§ **Activity**: Collect all lines containing the word "index" from the data.

§ **The data**:

====================

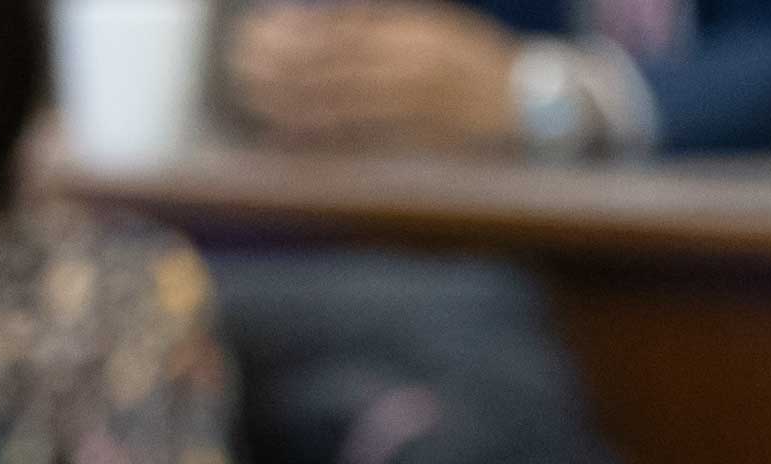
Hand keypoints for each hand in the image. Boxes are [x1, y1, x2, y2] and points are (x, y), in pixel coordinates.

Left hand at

====================

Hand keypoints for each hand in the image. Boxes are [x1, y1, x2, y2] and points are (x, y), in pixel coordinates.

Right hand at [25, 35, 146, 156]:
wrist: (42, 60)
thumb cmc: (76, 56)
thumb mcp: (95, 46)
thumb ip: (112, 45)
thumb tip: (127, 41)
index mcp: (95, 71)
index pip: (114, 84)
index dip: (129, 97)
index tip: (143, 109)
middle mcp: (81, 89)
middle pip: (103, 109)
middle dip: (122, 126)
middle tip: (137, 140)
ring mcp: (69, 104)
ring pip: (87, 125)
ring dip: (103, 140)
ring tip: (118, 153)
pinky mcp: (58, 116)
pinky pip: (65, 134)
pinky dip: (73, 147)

====================

§ **Finished exercise**:
index mcp: (95, 71)
index pip: (114, 84)
index dip: (129, 97)
index tip: (143, 109)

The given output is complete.